If John Howard loses this election, which journalists might follow him into the sunset?
Although the topic rarely receives media attention, many media identities have a vested interest in the outcome of an election. The media are uncharacteristically shy about exploring the extent to which journalists' careers are sometimes tied to political fortunes.
One difference in the media compared to when Labor last won power in 1983 is the plethora of columnists in the press, expressing largely predictable opinions only minimally disciplined by any evidence that does not fit their prejudices and overwhelmingly skewed to right of the political spectrum. The News Limited trio of Janet Albrechtsen, Andrew Bolt and Piers Akerman constitute a conformist echo chamber reliably savaging all critics of the Howard government while amplifying the main themes the government wants to promote.
The one occasion when they went off script was during the APEC summit, the event from which the government was desperately hoping for an electoral bounce. Rather unhelpfully, first Bolt, then Albrechtsen - in what she said was one of the hardest columns she will write - started writing that it was time for Howard to go. This clumsy episode, about which we may never know the full truth, ended when Howard stared down his cabinet colleagues, a majority of whom thought it was time for him to go.
At one level it will make little difference to them which party is in government. Indeed their level of vitriol will simply be increased once their opponents are no longer in opposition. But while they will carry on predictably - Bolt’s column might simply be re-titled Not Happy Kevin - their relevance will be greatly diminished.
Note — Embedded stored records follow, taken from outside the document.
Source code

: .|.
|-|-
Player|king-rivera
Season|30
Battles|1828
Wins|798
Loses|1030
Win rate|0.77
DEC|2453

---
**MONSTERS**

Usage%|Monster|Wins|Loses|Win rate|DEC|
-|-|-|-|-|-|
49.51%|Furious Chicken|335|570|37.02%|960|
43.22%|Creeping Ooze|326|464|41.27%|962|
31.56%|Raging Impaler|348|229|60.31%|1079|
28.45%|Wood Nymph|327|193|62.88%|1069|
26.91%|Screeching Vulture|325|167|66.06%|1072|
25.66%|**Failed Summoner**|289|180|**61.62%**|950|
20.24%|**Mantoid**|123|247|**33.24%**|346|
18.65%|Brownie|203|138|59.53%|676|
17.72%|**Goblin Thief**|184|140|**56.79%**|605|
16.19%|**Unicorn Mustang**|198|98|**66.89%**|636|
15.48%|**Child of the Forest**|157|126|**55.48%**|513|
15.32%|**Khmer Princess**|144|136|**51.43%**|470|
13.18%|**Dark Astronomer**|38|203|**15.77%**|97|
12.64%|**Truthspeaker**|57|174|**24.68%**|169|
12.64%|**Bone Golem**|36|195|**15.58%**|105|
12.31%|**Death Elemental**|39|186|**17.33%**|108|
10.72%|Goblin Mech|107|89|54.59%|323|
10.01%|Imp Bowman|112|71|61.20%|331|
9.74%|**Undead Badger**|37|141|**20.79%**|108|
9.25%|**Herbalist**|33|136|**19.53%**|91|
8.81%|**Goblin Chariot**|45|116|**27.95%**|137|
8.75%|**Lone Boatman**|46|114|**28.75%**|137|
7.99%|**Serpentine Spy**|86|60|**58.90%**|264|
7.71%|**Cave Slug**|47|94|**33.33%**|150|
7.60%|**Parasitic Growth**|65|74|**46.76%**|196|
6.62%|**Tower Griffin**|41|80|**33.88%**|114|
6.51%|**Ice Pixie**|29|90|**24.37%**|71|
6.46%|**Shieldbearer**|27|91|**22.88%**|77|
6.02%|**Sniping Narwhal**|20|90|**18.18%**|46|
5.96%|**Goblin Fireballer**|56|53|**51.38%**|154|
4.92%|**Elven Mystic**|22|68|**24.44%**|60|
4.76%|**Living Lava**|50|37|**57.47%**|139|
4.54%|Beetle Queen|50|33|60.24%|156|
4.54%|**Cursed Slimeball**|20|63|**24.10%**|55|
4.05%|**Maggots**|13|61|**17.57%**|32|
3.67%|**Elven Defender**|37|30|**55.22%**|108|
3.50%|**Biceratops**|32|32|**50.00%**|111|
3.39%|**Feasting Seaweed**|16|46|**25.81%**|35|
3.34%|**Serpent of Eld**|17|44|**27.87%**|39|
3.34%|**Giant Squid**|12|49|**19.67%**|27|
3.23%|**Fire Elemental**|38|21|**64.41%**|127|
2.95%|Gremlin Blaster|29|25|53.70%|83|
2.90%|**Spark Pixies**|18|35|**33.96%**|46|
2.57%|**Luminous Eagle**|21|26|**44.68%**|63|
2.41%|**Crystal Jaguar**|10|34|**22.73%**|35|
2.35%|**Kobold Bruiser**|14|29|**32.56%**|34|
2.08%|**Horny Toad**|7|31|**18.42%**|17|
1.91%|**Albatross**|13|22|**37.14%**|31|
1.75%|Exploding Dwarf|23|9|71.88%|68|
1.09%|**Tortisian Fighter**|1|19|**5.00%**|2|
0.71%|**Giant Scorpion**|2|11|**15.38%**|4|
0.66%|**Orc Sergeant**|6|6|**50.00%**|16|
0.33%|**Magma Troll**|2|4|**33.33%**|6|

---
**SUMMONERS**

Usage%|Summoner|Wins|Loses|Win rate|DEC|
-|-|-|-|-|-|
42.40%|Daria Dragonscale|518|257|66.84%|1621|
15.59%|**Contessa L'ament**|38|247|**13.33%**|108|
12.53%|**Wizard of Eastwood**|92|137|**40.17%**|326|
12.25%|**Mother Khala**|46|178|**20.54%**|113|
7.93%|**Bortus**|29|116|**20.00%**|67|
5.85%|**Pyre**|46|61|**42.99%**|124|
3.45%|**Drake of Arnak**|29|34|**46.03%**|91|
Of course there will be no perks, no further appointments to the ABC Board for Howard’s motley collection of cultural warriors. But more importantly, the columnists will lose any cache as insiders, a status that occasionally gave their rants some political currency. Presumably Labor ministers will be less inclined to share confidences and to use them as the conduit for planting stories.
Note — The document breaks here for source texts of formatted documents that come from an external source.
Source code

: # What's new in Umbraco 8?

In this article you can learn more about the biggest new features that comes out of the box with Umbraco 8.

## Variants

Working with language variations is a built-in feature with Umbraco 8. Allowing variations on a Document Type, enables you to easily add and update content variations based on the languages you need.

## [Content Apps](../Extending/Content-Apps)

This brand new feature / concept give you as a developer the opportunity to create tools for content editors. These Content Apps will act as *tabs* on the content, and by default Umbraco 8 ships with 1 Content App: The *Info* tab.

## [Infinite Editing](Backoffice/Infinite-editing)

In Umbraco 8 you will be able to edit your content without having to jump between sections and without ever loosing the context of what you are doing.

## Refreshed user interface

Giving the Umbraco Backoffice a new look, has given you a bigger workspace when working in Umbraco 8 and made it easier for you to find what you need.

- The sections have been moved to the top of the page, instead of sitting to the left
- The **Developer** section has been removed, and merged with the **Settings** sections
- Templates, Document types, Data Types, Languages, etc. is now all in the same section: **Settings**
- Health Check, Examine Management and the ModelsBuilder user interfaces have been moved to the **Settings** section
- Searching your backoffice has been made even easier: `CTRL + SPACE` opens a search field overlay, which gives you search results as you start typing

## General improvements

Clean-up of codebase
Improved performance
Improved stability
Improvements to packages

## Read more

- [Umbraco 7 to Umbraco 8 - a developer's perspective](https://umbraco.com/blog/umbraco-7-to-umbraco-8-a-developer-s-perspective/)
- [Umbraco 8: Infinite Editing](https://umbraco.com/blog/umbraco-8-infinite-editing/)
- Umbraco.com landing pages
Loss of perceived political clout and the subsequent ego sagging may also encourage Howard’s strongest radio supporter, Sydney shock jock Alan Jones, to retire to the Surrey countryside. Jones, who has complemented his on-air crusades with behind-the-scenes letter writing and lobbying for causes he believes in, is likely to find the new Labor government - especially given the geographic spread of its leaders – less accessible and less inclined to stroke his ego.
Support for the Howard government is more generationally divided than ever before in Australian politics and the demographic of Jones’s audience - older listeners generally rusted on to Howard - is likely to decline in political importance once Howard loses. The Liberals' path back to power will have to involve finding ways of appealing to younger age groups.
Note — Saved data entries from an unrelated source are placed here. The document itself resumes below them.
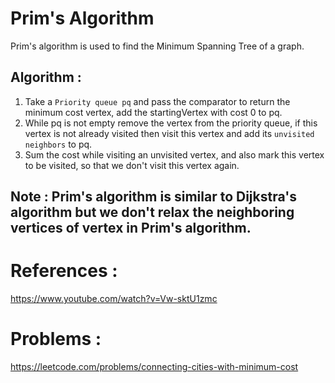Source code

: # Prim's Algorithm
Prim's algorithm is used to find the Minimum Spanning Tree of a graph.

## Algorithm :
1. Take a `Priority queue pq` and pass the comparator to return the minimum cost vertex, add the startingVertex with cost 0 to pq.
2. While pq is not empty remove the vertex from the priority queue, if this vertex is not already visited then visit this vertex and add its `unvisited neighbors` to pq.
3. Sum the cost while visiting an unvisited vertex, and also mark this vertex to be visited, so that we don't visit this vertex again.

## Note : Prim's algorithm is similar to Dijkstra's algorithm but we don't relax the neighboring vertices of vertex in Prim's algorithm.

# References :
https://www.youtube.com/watch?v=Vw-sktU1zmc

# Problems :
https://leetcode.com/problems/connecting-cities-with-minimum-cost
Like the columnists, the shrillness of Jones's anger will if anything be increased once government changes, but its predictability will be tiresome to all but his core fans, and he too may lack the access that gives his program its political impact.
The interests of these obviously opinionated media figures are immediately apparent, but more intriguing are those of reporters in the Canberra press gallery. One of the greatest role strains in reporting is the need to maintain journalistic independence while at the same time cultivating closeness. Often there is a trade-off, usually tacit, whereby a journalist obtains information in exchange for running the story the way the source wants.
While the doyens of the gallery, such as Michelle Grattan, Laurie Oakes and Paul Kelly, are adept at dealing with all sides of politics, some journalists have built their reputation on their closeness to the Howard government. According to Howard’s biographers, Peter Van Onselen and Wayne Errington, Howard thinks Dennis Shanahan can be relied upon to report his views accurately. Certainly the prime minister could not ask for interpretations of political developments and polls more sympathetic than Shanahan has provided. His tetchy and world-weary account of the leaders’ debate suggests he is looking forward to a holiday.
News Limited’s Glenn Milne has come to wider attention several times with his willingness to publicly report on rumours of private behaviour by Labor figures. The case which gained most notoriety this year was his revelation on the front page of the Daily Telegraph that its former editor, now Murdoch’s editor of the New York Post, Col Allan, had taken Kevin Rudd to a strip club in New York - a story Labor charges was leaked by Downer’s office.